Et le cinéma, il est où ?
On a aimé croire en la qualité prétendue du nouveau film de Paul Thomas Anderson, qui avec cet Inherent Vice nous promettait de belles choses. Un film onirique et enfumé, probablement très coloré, comme ses magnifiques affiches. Un film policier sur fond de fumette et de vieux vinyles, aux personnages atypiques. Pourtant la désillusion n’en est que plus impressionnante quand l’on doit admettre, vingt minutes après le départ de l’intrigue, que celle-ci ne va nulle part. Adapter un roman, aussi complexe soit-il, n’est pas une mince affaire, mais Anderson n’a absolument pas les épaules pour. Sorte de défilé de personnages loufoques, sans logique, le réalisateur en oublie de raconter une histoire, pensant qu’une atmosphère se suffit à elle-même, que son héros d’accro aux pétards est le parfait prétexte à des scènes empilées à la suite, sans réelle continuité. Si les films « trips » peuvent avoir une symbolique très forte, et mettre en images un certain type de pensée (Enter The Void par exemple), le film de P.T Anderson n’arrive jamais à donner cette sensation d’onirisme, beaucoup trop commun dans son aspect visuel ou même dans son montage extrêmement longiligne, n’offrant jamais de réelle envolée. Plus grave encore, Inherent Vice en devient un film nombriliste, complètement enfermé dans cette mise en scène en plans séquences fixes, certains durant plus de cinq minutes durant lesquelles les acteurs à l’écran ne diront que bêtises et propos inintéressants.

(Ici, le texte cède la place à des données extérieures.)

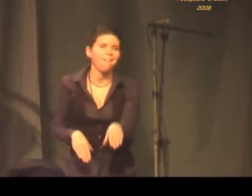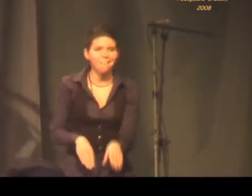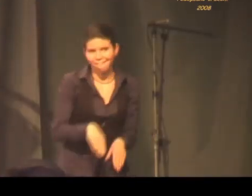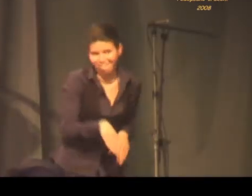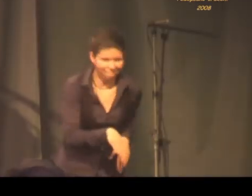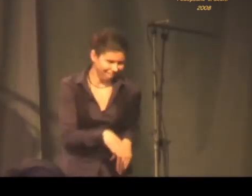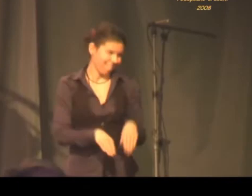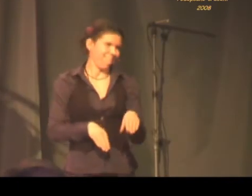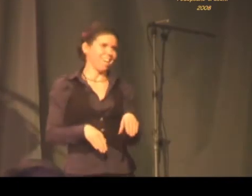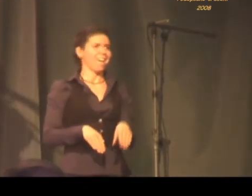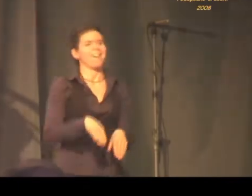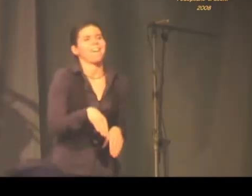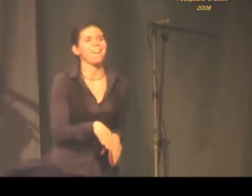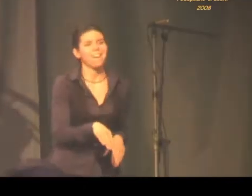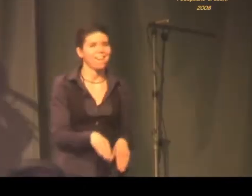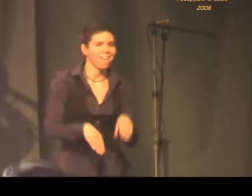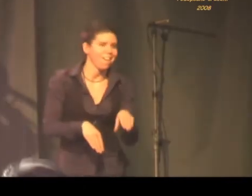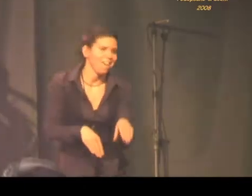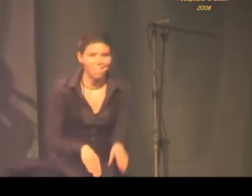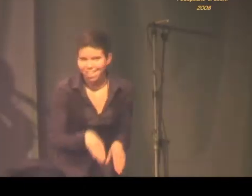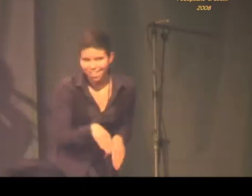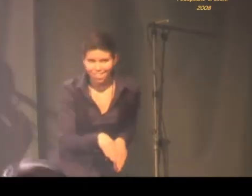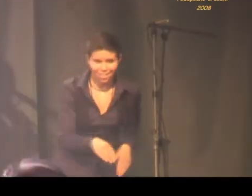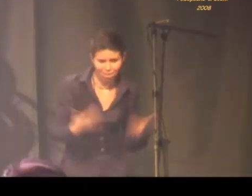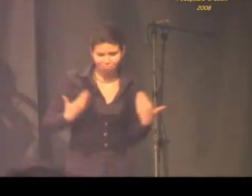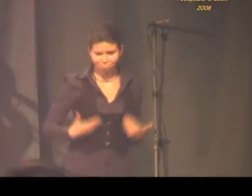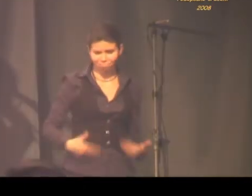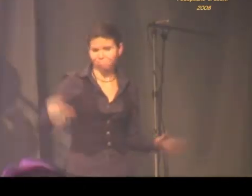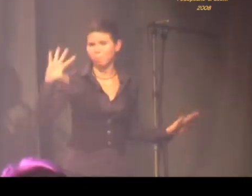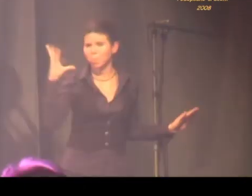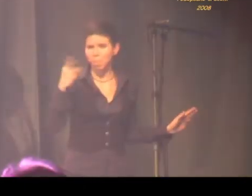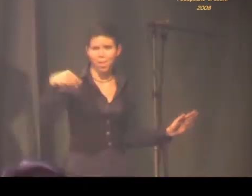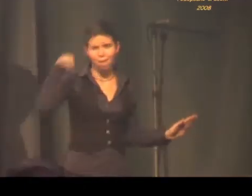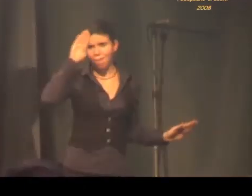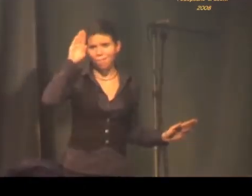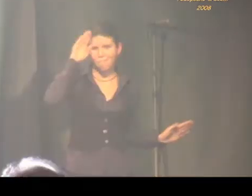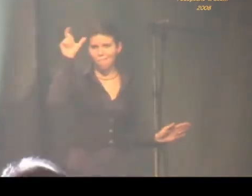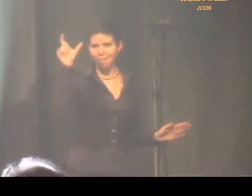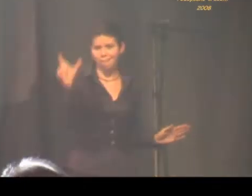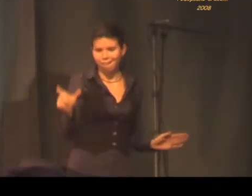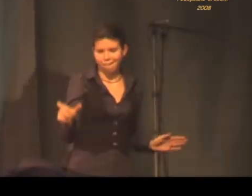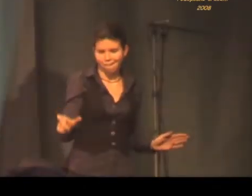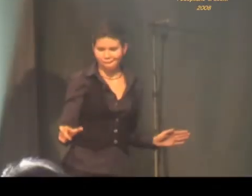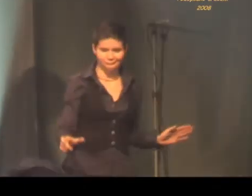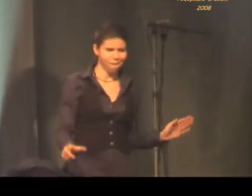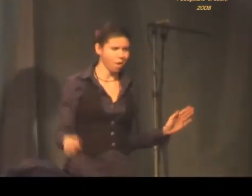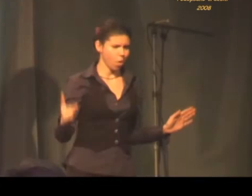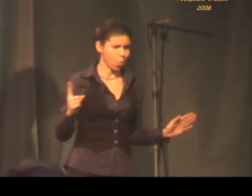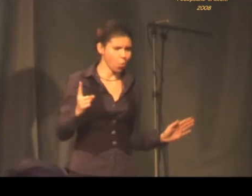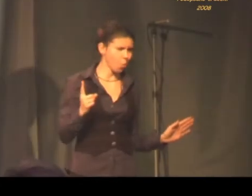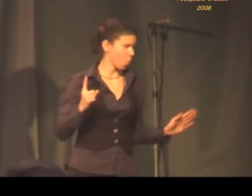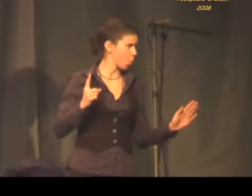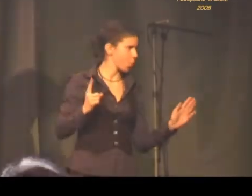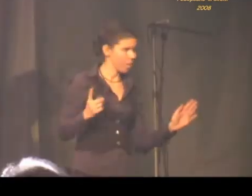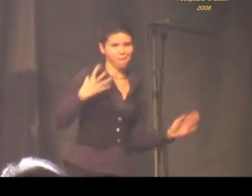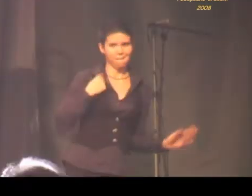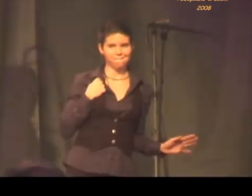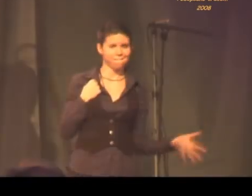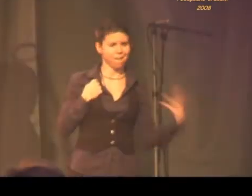far, Black Magic Caller, you're a dirty robber, oh, Black Magic Caller, oh,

On est en face ici d’une véritable catastrophe, d’un film mal pensé et complètement feignant. Ce réalisateur d’envergure qu’est Paul Thomas Anderson semble complètement se laisser aller, ne semblant pas avoir de réelle maîtrise sur sa production. Si adapter un roman aussi complexe est un challenge de taille, il convient que cela passe par une vraie discipline et réflexion lorsqu’il s’agit de l’adapter au langage du cinéma. Entre voix off et scènes interminables, ou encore un nombre de sous-intrigues proprement incalculable, Inherent Vice est une sorte de film hybride entre hallucination et mélancolie où tout le monde cabotine. Si la tentative s’avère payante sur certains pans absurdes du récit ou la retranscription de l’époque, il en est tout autrement sur le reste, c’est à dire malheureusement, le cœur du film. On se demande finalement si tout cela a bien un quelconque intérêt au cinéma.